BIM fällt Entscheidung zur Schöneberger Linse

Im Konzeptverfahren zur Schöneberger Linse ist die BIM Berliner Immobilienmanagement GmbH der Empfehlung der Fachjury gefolgt und will das letzte Baugrundstück an die Schwulenberatung Berlin gGmbH verkaufen.

Insgesamt vier Grundstücke standen auf dem Gelände nahe des S-Bahnhofs Südkreuz zur Veräußerung im Konzeptverfahren. Eine Entscheidung stand bisher noch aus. Eine Fachjury aus Vertretern verschiedener Verwaltungen und des Bezirks Tempelhof-Schöneberg hatte die eingereichten Konzepte bewertet und sich für das Projekt der Schwulenberatung entschieden. Überzeugend waren neben der vielfältigen sozialen Nutzungskomponente auch die hohe städtebauliche und architektonische Qualität des Konzeptes. An der Ecke Gotenstraße / Hedwig-Dohm-Straße könnte somit bald ein Gebäudekomplex mit 69 Wohneinheiten, davon 22 als Sozialwohnungen geplant, einer Kita, Beratungs- und Betreuungsangeboten für Lesben, Schwule, trans- und intersexuelle Menschen und vielfältigen kiezbezogenen Angeboten entstehen.
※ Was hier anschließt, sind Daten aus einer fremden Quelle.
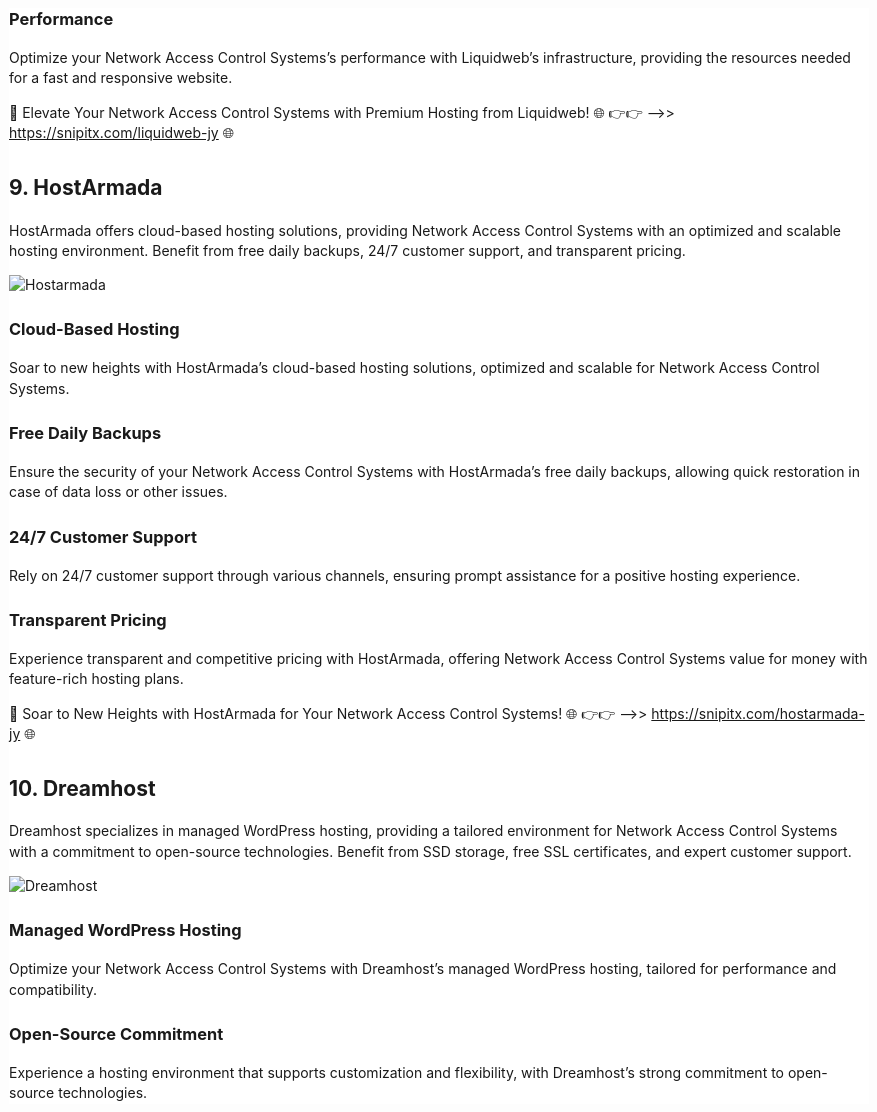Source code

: ### Performance
Optimize your Network Access Control Systems’s performance with Liquidweb’s infrastructure, providing the resources needed for a fast and responsive website.

🚀 Elevate Your Network Access Control Systems with Premium Hosting from Liquidweb! 🌐
👉👉 -->> https://snipitx.com/liquidweb-jy 🌐

## 9. HostArmada

HostArmada offers cloud-based hosting solutions, providing Network Access Control Systems with an optimized and scalable hosting environment. Benefit from free daily backups, 24/7 customer support, and transparent pricing.

![Hostarmada](https://i.imgur.com/KFbdf3o.jpeg "Hostarmada Hosting")

### Cloud-Based Hosting
Soar to new heights with HostArmada’s cloud-based hosting solutions, optimized and scalable for Network Access Control Systems.

### Free Daily Backups
Ensure the security of your Network Access Control Systems with HostArmada’s free daily backups, allowing quick restoration in case of data loss or other issues.

### 24/7 Customer Support
Rely on 24/7 customer support through various channels, ensuring prompt assistance for a positive hosting experience.

### Transparent Pricing
Experience transparent and competitive pricing with HostArmada, offering Network Access Control Systems value for money with feature-rich hosting plans.

🚀 Soar to New Heights with HostArmada for Your Network Access Control Systems! 🌐
👉👉 -->> https://snipitx.com/hostarmada-jy 🌐

## 10. Dreamhost

Dreamhost specializes in managed WordPress hosting, providing a tailored environment for Network Access Control Systems with a commitment to open-source technologies. Benefit from SSD storage, free SSL certificates, and expert customer support.

![Dreamhost](https://i.imgur.com/rXIg8ip.jpeg "Dreamhost Hosting")

### Managed WordPress Hosting
Optimize your Network Access Control Systems with Dreamhost’s managed WordPress hosting, tailored for performance and compatibility.

### Open-Source Commitment
Experience a hosting environment that supports customization and flexibility, with Dreamhost’s strong commitment to open-source technologies.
„Ich freue mich über das Ergebnis des Konzeptverfahrens. Das Gebiet kann sich wie beabsichtigt zu einem stabilen Quartier mit sozialer Mischung und Angebotsvielfalt entwickeln. Auch wir haben in den letzten Monaten einige Erfahrungen gewonnen. In Zukunft werden Konzeptverfahren durch geringere Anforderungen an Architektur und Städtebau verschlankt und Grundstücke mit Baurecht nur noch als Erbbaurechte vergeben“, erklärt Birgit Möhring, Geschäftsführerin der BIM. Auch die anderen Grundstücke sind an selbstnutzende Baugruppen und eine junge Genossenschaft gegangen, die dort zusätzlich Sozialwohnungen errichten werden. Sie haben sich im Verfahren zu einer selbstverwalteten und nicht-gewinnorientierten Nutzung verpflichtet und sind somit keine Kapitalanleger.

Wenn das Abgeordnetenhaus und der Berliner Senat allen Entscheidungen zustimmen, können die Bauvorhaben auf dem Gelände der Schöneberger Linse ab dem Jahr 2020 umgesetzt werden.